Arbeitsauftrag 1 -
Entscheide für jede der Aussagen (a), (b) und (c), ob sie mit dem Text über Böcklins Brückenmotiv übereinstimmt, und belege jedes Ja oder Nein mit den entscheidenden Worten aus dem Text im genauen Wortlaut. (a) Böcklin wiederholte die Komposition 1863 für Johann Jakob Im Hof-Rüsch. (b) Auf der Brücke sind zwei Wanderer zu sehen. (c) Die Brücke führt über einen wasserreichen Fluss.

++++

Das für Böcklin so bedeutungsvolle Motiv der Brücke begegnet uns bei dieser bildmäßigen Studie einer italienischen Landschaft erstmals als ein zentrales Motiv. 1863 wiederholte Böcklin diese Komposition größer und ausgeführter für Johann Jakob Im Hof-Rüsch in Basel (Hamburger Kunsthalle).
Die Brücke über den ausgetrockneten Gebirgsbach ist durch ihre helle Farbgebung hervorgehoben und sie befindet sich genau in der Mitte der dargestellten Landschaft. Auf der Brücke sieht man die einzige menschliche Figur in diesem Bild. Sie schreitet auf einen Palazzo zu, der fern auf der Höhe sichtbar wird. Brücke und Wanderer sind Mittelpunkt einer harmonisch-friedlichen Landschaft. Böcklin ließ in späteren Bildern die Brücke auch einen Ort gefährlicher und dramatischer Geschehen sein.

++++

Arbeitsauftrag 2 -
Wiederhole aus der Auflistung die Zeilen zwischen der Zeile mit „family: Pinaceae“ und der Zeile mit „scientific name: Tharsalea mariposa“, beide eingeschlossen.

++++

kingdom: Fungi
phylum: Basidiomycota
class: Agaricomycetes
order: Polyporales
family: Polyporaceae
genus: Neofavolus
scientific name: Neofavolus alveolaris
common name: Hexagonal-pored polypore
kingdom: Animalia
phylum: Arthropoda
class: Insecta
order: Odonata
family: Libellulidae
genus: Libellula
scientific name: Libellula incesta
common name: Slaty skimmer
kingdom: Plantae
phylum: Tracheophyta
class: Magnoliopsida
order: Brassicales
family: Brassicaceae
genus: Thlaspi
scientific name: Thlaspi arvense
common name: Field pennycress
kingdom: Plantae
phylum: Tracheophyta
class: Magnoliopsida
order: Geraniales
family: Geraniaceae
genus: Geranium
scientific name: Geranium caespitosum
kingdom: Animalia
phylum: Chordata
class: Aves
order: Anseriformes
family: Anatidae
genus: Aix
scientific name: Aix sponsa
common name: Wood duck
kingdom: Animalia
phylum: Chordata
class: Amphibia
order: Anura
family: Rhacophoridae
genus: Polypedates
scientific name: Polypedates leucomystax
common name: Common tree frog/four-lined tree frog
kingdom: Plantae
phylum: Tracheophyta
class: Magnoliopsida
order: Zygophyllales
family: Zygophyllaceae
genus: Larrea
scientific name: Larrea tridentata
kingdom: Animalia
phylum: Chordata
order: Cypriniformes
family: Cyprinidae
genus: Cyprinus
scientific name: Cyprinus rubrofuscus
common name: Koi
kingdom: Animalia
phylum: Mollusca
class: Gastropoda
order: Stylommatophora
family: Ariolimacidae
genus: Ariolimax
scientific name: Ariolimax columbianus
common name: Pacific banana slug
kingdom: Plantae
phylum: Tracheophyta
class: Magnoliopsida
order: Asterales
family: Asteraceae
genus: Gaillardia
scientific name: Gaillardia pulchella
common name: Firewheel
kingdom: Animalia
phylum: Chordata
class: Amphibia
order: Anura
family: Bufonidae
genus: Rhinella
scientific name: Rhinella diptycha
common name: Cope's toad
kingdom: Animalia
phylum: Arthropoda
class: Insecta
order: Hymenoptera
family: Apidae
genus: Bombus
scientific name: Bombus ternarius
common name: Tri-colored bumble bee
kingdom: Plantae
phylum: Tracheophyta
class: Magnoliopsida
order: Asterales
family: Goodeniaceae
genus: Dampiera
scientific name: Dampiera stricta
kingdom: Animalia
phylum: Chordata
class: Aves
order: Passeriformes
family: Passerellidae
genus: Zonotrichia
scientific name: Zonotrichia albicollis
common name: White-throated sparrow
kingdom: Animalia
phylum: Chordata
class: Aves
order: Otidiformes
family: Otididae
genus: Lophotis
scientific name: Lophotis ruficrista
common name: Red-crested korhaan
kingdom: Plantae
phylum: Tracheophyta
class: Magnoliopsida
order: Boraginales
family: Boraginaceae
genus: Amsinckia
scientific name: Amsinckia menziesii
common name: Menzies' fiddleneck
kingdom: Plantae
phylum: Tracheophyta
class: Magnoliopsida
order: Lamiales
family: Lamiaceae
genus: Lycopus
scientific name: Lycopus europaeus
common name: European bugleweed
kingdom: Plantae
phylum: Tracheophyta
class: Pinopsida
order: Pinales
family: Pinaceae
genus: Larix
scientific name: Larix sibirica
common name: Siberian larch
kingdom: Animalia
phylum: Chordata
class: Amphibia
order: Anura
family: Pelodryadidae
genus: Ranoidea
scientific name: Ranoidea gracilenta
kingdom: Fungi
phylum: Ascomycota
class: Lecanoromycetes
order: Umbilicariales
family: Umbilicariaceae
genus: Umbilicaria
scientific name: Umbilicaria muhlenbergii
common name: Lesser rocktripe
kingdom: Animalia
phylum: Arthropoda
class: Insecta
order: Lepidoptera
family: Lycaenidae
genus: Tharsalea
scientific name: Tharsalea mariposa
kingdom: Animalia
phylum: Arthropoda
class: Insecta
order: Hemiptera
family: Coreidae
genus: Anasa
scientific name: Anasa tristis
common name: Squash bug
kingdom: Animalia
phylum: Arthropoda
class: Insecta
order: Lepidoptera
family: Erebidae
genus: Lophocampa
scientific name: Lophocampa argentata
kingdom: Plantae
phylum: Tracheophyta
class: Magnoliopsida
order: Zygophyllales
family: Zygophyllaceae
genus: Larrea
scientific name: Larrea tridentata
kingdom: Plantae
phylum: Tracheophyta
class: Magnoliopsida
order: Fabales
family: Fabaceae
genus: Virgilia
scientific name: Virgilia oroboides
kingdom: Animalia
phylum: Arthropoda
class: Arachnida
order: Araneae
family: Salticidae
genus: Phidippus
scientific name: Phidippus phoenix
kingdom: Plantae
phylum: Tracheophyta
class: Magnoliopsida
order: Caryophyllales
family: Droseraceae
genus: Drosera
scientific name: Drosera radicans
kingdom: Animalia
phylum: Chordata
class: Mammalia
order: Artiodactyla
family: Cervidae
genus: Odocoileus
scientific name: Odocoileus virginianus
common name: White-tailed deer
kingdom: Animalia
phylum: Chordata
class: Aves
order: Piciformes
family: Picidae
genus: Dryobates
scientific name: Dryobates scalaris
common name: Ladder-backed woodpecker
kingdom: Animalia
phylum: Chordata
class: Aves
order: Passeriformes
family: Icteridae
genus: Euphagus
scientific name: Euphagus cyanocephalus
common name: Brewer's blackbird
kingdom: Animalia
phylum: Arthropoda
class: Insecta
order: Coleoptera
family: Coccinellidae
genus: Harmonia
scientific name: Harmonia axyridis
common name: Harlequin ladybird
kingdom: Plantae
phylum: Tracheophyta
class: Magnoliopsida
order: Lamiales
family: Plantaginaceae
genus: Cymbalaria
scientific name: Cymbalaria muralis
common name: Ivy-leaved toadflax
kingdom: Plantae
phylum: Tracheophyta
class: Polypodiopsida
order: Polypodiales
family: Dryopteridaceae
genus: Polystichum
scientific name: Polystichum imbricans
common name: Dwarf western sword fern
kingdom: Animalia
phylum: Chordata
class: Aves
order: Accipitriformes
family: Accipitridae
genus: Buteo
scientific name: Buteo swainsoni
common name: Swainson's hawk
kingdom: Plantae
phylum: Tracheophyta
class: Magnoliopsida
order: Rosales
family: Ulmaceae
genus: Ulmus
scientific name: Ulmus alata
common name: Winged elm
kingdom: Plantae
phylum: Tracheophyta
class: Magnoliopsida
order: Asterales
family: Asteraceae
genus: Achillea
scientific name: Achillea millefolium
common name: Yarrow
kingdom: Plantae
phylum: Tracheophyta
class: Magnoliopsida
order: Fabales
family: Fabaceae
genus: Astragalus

++++

Antwort 1 -
(a) Ja: „1863 wiederholte Böcklin diese Komposition größer und ausgeführter für Johann Jakob Im Hof-Rüsch in Basel“
(b) Nein: „Auf der Brücke sieht man die einzige menschliche Figur in diesem Bild.“
(c) Nein: „Die Brücke über den ausgetrockneten Gebirgsbach“

Antwort 2 -
family: Pinaceae
genus: Larix
scientific name: Larix sibirica
common name: Siberian larch
kingdom: Animalia
phylum: Chordata
class: Amphibia
order: Anura
family: Pelodryadidae
genus: Ranoidea
scientific name: Ranoidea gracilenta
kingdom: Fungi
phylum: Ascomycota
class: Lecanoromycetes
order: Umbilicariales
family: Umbilicariaceae
genus: Umbilicaria
scientific name: Umbilicaria muhlenbergii
common name: Lesser rocktripe
kingdom: Animalia
phylum: Arthropoda
class: Insecta
order: Lepidoptera
family: Lycaenidae
genus: Tharsalea
scientific name: Tharsalea mariposa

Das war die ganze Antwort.